▸ **Extract**:

<<<<

The Side Effects of Being Smart: Safety Risks in MLLMs' Multi-Image Reasoning
This addresses safety concerns for users of MLLMs in multi-image tasks, highlighting a critical risk as capabilities advance, though it is incremental in focusing on a specific safety aspect.
The paper tackles the problem of safety risks in Multimodal Large Language Models (MLLMs) as they gain stronger multi-image reasoning capabilities, revealing through a new benchmark that more advanced models can be more vulnerable, with 19 models evaluated showing unsafe responses and superficial safe ones.

>>>>

▸ **Dataset**:

<<<<

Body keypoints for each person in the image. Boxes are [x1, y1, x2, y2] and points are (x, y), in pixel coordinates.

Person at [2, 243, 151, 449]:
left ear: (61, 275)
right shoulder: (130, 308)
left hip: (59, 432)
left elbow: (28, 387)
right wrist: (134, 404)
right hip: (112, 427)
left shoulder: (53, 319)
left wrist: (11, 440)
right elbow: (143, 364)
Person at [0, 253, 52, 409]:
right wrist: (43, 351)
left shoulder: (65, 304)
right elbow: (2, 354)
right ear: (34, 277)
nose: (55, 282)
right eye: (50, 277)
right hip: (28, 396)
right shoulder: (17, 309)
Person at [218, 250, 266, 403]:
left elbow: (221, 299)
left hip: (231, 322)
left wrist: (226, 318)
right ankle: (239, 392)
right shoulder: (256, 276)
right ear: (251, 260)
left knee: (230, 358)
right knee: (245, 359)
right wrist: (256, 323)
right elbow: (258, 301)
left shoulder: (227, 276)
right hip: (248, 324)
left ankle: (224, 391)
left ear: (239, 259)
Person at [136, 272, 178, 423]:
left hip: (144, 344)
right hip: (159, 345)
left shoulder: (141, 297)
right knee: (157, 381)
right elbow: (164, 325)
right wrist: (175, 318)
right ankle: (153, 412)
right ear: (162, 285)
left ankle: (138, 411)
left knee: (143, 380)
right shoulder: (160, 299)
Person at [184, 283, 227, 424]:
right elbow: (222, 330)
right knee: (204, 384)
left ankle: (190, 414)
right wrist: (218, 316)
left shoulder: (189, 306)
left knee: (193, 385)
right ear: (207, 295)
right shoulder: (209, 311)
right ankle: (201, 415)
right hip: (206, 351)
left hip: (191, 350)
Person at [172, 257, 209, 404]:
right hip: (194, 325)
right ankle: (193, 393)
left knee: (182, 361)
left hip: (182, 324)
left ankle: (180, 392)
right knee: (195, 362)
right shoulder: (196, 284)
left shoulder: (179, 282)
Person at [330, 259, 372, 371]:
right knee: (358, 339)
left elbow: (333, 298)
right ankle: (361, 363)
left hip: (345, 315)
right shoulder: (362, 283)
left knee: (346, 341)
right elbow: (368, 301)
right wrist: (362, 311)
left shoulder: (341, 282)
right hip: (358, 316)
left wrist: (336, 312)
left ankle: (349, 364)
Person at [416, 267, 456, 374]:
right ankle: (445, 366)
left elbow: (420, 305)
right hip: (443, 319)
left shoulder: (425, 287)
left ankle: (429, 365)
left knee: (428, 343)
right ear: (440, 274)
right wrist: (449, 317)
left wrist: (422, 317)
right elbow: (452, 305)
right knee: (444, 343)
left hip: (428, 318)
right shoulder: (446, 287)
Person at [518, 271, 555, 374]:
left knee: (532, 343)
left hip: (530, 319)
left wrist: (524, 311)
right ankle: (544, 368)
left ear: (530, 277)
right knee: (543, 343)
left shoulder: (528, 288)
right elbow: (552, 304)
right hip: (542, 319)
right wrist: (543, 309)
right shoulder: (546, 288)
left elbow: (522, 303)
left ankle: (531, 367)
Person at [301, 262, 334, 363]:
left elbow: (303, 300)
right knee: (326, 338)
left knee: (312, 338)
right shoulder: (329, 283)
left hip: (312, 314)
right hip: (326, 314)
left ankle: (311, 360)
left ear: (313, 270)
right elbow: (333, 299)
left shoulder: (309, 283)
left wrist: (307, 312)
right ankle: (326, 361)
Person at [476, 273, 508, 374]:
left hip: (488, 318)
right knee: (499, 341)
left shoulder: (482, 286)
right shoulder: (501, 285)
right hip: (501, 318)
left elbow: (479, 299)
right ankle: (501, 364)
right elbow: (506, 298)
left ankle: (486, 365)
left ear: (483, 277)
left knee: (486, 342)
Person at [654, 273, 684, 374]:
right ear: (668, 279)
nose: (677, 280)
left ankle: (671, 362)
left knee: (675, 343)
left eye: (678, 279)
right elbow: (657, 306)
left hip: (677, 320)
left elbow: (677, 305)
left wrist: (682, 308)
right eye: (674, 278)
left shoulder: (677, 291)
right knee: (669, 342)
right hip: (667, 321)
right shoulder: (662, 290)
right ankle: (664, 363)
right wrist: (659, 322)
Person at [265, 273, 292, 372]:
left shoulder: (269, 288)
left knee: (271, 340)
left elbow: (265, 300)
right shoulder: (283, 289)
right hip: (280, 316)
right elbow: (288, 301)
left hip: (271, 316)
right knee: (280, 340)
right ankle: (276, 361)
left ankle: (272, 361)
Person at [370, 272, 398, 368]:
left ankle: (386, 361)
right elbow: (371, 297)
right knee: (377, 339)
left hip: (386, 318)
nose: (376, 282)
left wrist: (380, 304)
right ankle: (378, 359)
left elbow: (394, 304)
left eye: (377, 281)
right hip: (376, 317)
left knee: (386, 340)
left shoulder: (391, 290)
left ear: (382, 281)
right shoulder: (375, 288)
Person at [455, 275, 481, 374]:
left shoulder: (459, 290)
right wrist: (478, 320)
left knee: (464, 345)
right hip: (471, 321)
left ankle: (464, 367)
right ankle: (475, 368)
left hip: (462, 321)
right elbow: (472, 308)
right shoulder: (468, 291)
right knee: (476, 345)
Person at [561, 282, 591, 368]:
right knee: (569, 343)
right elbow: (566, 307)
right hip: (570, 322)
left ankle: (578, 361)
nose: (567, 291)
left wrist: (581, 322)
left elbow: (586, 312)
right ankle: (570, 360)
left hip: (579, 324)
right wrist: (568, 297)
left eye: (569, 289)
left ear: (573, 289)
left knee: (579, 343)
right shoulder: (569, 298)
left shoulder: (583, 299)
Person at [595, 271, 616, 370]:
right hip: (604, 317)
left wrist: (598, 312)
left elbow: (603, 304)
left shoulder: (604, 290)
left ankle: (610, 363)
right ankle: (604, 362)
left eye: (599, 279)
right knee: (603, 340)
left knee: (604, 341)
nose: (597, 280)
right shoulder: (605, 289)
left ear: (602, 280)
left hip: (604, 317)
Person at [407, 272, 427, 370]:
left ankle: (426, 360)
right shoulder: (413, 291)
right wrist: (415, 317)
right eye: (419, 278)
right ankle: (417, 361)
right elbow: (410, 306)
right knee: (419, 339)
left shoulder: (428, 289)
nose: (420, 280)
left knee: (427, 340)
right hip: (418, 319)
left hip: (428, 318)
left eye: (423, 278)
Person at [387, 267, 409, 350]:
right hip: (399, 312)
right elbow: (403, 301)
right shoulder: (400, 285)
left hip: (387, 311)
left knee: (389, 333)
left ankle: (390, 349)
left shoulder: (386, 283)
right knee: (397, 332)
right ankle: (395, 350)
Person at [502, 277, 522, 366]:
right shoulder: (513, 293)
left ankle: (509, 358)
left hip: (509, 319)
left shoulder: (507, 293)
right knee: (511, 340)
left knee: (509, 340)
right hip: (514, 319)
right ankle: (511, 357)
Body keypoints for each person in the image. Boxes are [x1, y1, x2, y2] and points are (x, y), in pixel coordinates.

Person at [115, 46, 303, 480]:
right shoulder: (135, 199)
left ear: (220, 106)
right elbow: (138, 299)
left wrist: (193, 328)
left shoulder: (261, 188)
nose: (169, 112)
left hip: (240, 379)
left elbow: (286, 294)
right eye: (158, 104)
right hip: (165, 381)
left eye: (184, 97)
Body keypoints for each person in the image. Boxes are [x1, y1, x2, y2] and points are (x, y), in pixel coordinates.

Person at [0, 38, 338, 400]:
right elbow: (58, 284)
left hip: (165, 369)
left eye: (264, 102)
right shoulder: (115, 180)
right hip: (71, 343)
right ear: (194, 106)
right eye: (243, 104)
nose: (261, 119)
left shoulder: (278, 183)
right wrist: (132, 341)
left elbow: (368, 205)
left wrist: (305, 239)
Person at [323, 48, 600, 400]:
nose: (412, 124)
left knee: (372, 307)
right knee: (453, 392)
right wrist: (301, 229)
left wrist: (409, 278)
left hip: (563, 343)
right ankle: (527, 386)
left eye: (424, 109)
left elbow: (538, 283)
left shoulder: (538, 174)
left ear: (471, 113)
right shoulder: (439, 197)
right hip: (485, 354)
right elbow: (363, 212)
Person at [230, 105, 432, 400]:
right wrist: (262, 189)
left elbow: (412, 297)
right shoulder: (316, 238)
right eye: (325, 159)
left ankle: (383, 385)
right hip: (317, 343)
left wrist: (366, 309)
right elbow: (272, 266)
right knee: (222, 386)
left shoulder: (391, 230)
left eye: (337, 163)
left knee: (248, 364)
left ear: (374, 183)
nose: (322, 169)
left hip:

>>>>

▸ **Actions to take**:
A. Decide whether each statement agrees with the summary of the paper on MLLM safety in multi-image reasoning. Answer yes or no for each, and quote the deciding words of the summary: (i) nineteen models were evaluated; (ii) more advanced models turned out to be less vulnerable; (iii) the work is described as incremental.
B. Resume the summary of the paper on MLLM safety in multi-image reasoning after its last sentence.
The records play no part in this work.

▸ **Answer section**:
A.
(i) Yes: "with 19 models evaluated"
(ii) No: "more advanced models can be more vulnerable"
(iii) Yes: "though it is incremental in focusing on a specific safety aspect"

B.
As Multimodal Large Language Models (MLLMs) acquire stronger reasoning capabilities to handle complex, multi-image instructions, this advancement may pose new safety risks. We study this problem by introducing MIR-SafetyBench, the first benchmark focused on multi-image reasoning safety, which consists of 2,676 instances across a taxonomy of 9 multi-image relations. Our extensive evaluations on 19 MLLMs reveal a troubling trend: models with more advanced multi-image reasoning can be more vulnerable on MIR-SafetyBench. Beyond attack success rates, we find that many responses labeled as safe are superficial, often driven by misunderstanding or evasive, non-committal replies. We further observe that unsafe generations exhibit lower attention entropy than safe ones on average. This internal signature suggests a possible risk that models may over-focus on task solving while neglecting safety constraints. Our code and data are available at https://github.com/thu-coai/MIR-SafetyBench.